Leave the pictures behind and repeat all the entries exactly.
*****
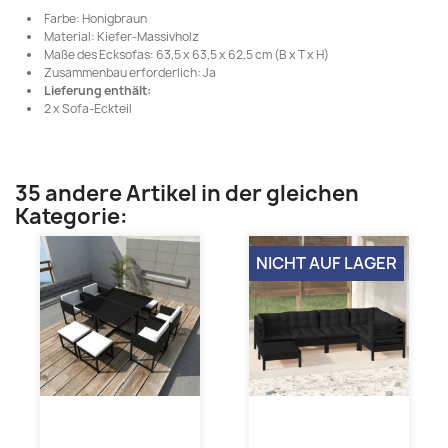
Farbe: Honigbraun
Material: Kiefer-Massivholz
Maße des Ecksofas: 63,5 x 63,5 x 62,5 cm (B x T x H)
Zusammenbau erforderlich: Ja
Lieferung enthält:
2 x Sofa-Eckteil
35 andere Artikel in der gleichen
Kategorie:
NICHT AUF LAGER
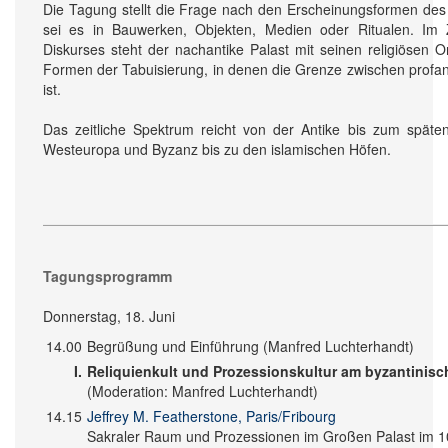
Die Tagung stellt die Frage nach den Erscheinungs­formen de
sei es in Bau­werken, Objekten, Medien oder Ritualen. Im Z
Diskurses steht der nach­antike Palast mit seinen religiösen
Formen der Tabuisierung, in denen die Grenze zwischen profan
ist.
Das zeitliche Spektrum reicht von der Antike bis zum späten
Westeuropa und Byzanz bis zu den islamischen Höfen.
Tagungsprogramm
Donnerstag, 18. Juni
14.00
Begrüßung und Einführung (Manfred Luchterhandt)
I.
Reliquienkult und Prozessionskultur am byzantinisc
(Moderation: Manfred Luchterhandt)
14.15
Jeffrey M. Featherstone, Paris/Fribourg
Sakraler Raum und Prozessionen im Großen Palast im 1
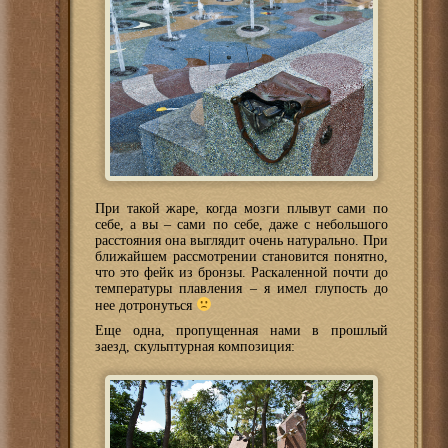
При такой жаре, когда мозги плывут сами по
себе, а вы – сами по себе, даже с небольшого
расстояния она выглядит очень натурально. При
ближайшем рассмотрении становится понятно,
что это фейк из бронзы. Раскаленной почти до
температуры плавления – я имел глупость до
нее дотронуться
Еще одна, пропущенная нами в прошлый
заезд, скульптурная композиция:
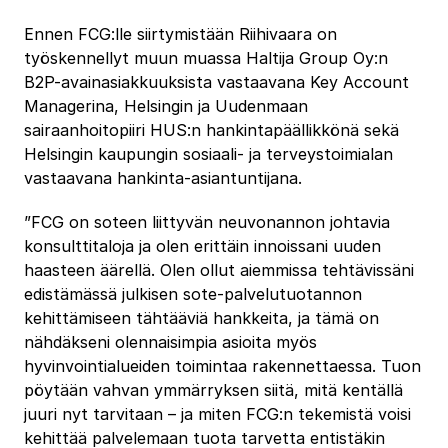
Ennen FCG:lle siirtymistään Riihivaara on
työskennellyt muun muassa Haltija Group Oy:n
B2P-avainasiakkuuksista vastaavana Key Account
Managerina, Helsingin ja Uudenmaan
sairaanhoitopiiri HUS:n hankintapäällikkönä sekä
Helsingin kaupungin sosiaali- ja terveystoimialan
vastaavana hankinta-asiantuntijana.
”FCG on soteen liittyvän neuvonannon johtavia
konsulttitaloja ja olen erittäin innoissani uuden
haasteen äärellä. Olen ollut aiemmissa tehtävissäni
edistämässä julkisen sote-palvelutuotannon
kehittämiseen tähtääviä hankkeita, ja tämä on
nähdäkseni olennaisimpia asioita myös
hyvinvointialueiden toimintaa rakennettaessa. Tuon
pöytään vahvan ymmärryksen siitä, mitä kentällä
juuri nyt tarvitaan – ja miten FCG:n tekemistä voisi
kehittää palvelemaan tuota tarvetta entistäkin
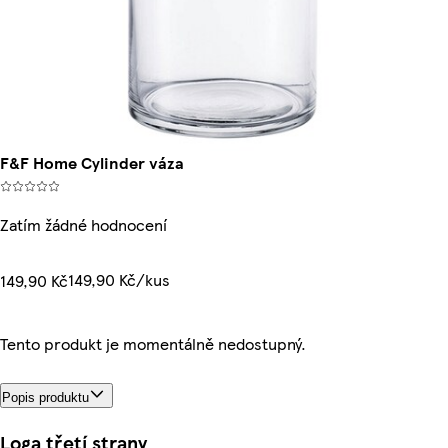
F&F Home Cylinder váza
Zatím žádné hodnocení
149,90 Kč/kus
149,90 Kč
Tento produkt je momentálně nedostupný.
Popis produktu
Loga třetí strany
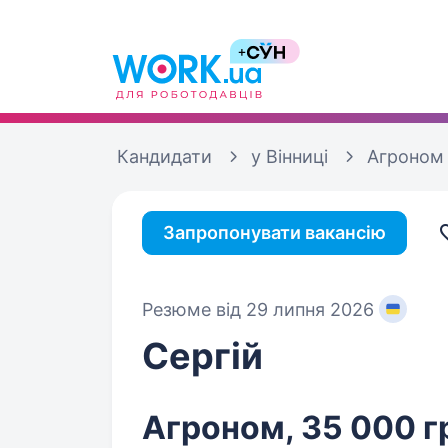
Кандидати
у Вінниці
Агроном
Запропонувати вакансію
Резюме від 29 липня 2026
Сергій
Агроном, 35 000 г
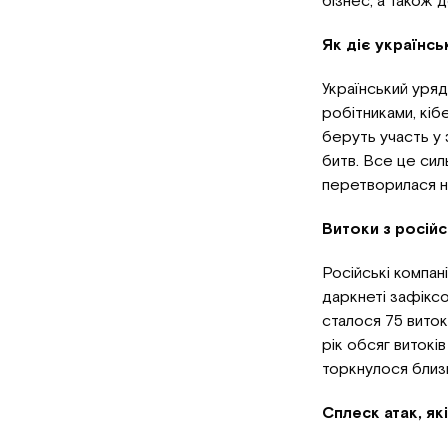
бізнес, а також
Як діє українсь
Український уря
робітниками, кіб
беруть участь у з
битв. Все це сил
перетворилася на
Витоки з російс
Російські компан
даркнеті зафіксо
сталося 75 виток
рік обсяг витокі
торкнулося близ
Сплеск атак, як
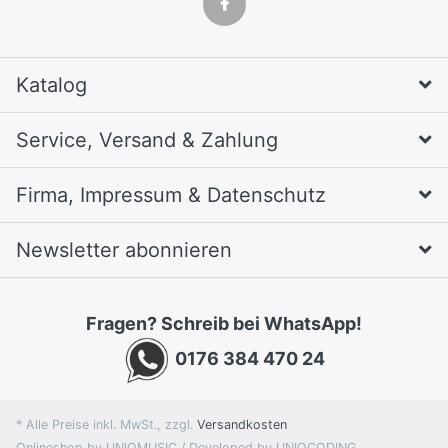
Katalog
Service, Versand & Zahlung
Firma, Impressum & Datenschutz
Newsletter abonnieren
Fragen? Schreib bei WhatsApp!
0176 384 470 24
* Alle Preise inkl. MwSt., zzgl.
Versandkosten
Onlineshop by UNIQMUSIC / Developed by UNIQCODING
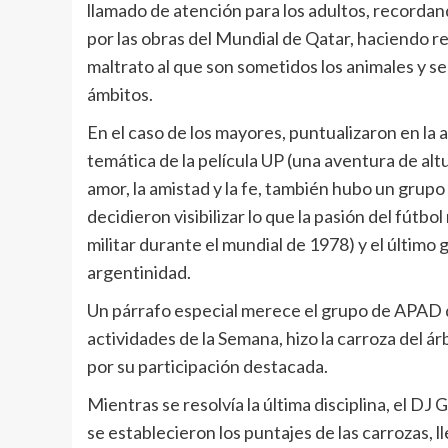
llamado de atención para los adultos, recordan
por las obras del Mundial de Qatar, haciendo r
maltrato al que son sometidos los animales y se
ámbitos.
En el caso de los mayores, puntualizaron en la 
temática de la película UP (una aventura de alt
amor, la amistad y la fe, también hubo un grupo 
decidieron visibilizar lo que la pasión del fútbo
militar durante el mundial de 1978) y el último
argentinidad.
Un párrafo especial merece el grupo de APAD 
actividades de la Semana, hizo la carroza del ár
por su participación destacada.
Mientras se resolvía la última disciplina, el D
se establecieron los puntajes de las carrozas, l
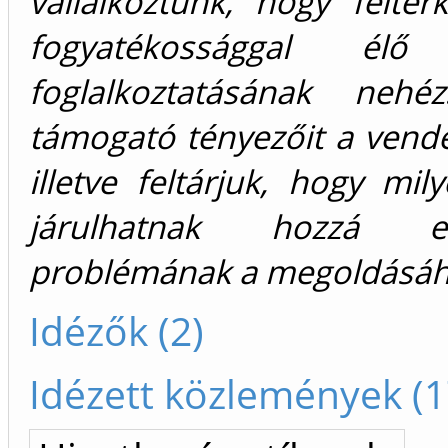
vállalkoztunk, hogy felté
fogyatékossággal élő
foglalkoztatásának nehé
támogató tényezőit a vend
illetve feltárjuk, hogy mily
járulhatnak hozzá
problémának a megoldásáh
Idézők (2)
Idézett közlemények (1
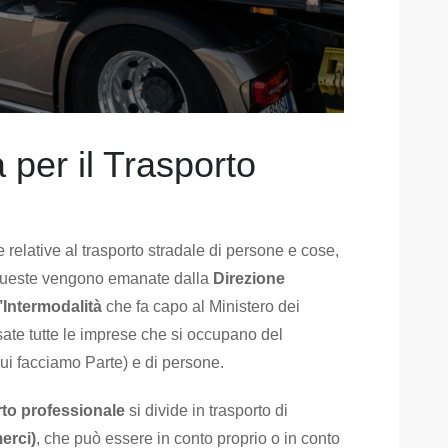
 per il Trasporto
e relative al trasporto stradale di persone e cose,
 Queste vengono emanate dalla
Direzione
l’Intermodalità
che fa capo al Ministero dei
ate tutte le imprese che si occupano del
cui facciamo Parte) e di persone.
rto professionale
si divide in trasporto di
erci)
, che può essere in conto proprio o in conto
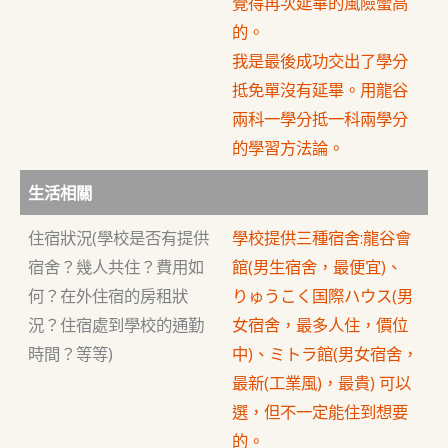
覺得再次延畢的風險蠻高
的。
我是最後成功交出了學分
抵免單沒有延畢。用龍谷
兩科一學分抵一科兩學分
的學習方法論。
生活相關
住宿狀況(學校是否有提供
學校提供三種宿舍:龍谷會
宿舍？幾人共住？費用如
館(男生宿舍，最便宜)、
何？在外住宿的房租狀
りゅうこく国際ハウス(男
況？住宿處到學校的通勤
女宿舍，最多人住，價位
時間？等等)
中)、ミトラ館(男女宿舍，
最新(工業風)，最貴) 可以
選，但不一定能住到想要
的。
*****
## TASK ANSWER
Farbe: Honigbraun
Material: Kiefer-Massivholz
Maße des Ecksofas: 63,5 x 63,5 x 62,5 cm (B x T x H)
Zusammenbau erforderlich: Ja
Lieferung enthält:
2 x Sofa-Eckteil
35 andere Artikel in der gleichen
Kategorie:
NICHT AUF LAGER
Die Tagung stellt die Frage nach den Erscheinungs­formen de
sei es in Bau­werken, Objekten, Medien oder Ritualen. Im Z
Diskurses steht der nach­antike Palast mit seinen religiösen
Formen der Tabuisierung, in denen die Grenze zwischen profan
ist.
Das zeitliche Spektrum reicht von der Antike bis zum späten
Westeuropa und Byzanz bis zu den islamischen Höfen.
Tagungsprogramm
Donnerstag, 18. Juni
14.00
Begrüßung und Einführung (Manfred Luchterhandt)
I.
Reliquienkult und Prozessionskultur am byzantinisc
(Moderation: Manfred Luchterhandt)
14.15
Jeffrey M. Featherstone, Paris/Fribourg
Sakraler Raum und Prozessionen im Großen Palast im 1
При такой жаре, когда мозги плывут сами по
себе, а вы – сами по себе, даже с небольшого
расстояния она выглядит очень натурально. При
ближайшем рассмотрении становится понятно,
что это фейк из бронзы. Раскаленной почти до
температуры плавления – я имел глупость до
нее дотронуться
Еще одна, пропущенная нами в прошлый
заезд, скульптурная композиция:
Ennen FCG:lle siirtymistään Riihivaara on
työskennellyt muun muassa Haltija Group Oy:n
B2P-avainasiakkuuksista vastaavana Key Account
Managerina, Helsingin ja Uudenmaan
sairaanhoitopiiri HUS:n hankintapäällikkönä sekä
Helsingin kaupungin sosiaali- ja terveystoimialan
vastaavana hankinta-asiantuntijana.
”FCG on soteen liittyvän neuvonannon johtavia
konsulttitaloja ja olen erittäin innoissani uuden
haasteen äärellä. Olen ollut aiemmissa tehtävissäni
edistämässä julkisen sote-palvelutuotannon
kehittämiseen tähtääviä hankkeita, ja tämä on
nähdäkseni olennaisimpia asioita myös
hyvinvointialueiden toimintaa rakennettaessa. Tuon
pöytään vahvan ymmärryksen siitä, mitä kentällä
juuri nyt tarvitaan – ja miten FCG:n tekemistä voisi
kehittää palvelemaan tuota tarvetta entistäkin
F&F Home Cylinder váza
Zatím žádné hodnocení
149,90 Kč/kus
149,90 Kč
Tento produkt je momentálně nedostupný.
Popis produktu
Loga třetí strany
Кандидати
у Вінниці
Агроном
Запропонувати вакансію
Резюме від 29 липня 2026
Сергій
Агроном, 35 000 г
бізнес, а також
Як діє українсь
Український уря
робітниками, кіб
беруть участь у з
битв. Все це сил
перетворилася на
Витоки з російс
Російські компан
даркнеті зафіксо
сталося 75 виток
рік обсяг витокі
торкнулося близ
Сплеск атак, як
Katalog
Service, Versand & Zahlung
Firma, Impressum & Datenschutz
Newsletter abonnieren
Fragen? Schreib bei WhatsApp!
0176 384 470 24
* Alle Preise inkl. MwSt., zzgl.
Versandkosten
Onlineshop by UNIQMUSIC / Developed by UNIQCODING
llamado de atención para los adultos, recordan
por las obras del Mundial de Qatar, haciendo r
maltrato al que son sometidos los animales y se
ámbitos.
En el caso de los mayores, puntualizaron en la 
temática de la película UP (una aventura de alt
amor, la amistad y la fe, también hubo un grupo 
decidieron visibilizar lo que la pasión del fútbo
militar durante el mundial de 1978) y el último
argentinidad.
Un párrafo especial merece el grupo de APAD 
actividades de la Semana, hizo la carroza del ár
por su participación destacada.
Mientras se resolvía la última disciplina, el D
se establecieron los puntajes de las carrozas, l
vállalkoztunk, hogy felté
fogyatékossággal élő
foglalkoztatásának nehé
támogató tényezőit a vend
illetve feltárjuk, hogy mily
járulhatnak hozzá
problémának a megoldásáh
Idézők (2)
Idézett közlemények (1
 per il Trasporto
e relative al trasporto stradale di persone e cose,
 Queste vengono emanate dalla
Direzione
l’Intermodalità
che fa capo al Ministero dei
ate tutte le imprese che si occupano del
cui facciamo Parte) e di persone.
rto professionale
si divide in trasporto di
erci)
, che può essere in conto proprio o in conto
覺得再次延畢的風險蠻高
的。
我是最後成功交出了學分
抵免單沒有延畢。用龍谷
兩科一學分抵一科兩學分
的學習方法論。
生活相關
住宿狀況(學校是否有提供
學校提供三種宿舍:龍谷會
宿舍？幾人共住？費用如
館(男生宿舍，最便宜)、
何？在外住宿的房租狀
りゅうこく国際ハウス(男
況？住宿處到學校的通勤
女宿舍，最多人住，價位
時間？等等)
中)、ミトラ館(男女宿舍，
最新(工業風)，最貴) 可以
選，但不一定能住到想要
的。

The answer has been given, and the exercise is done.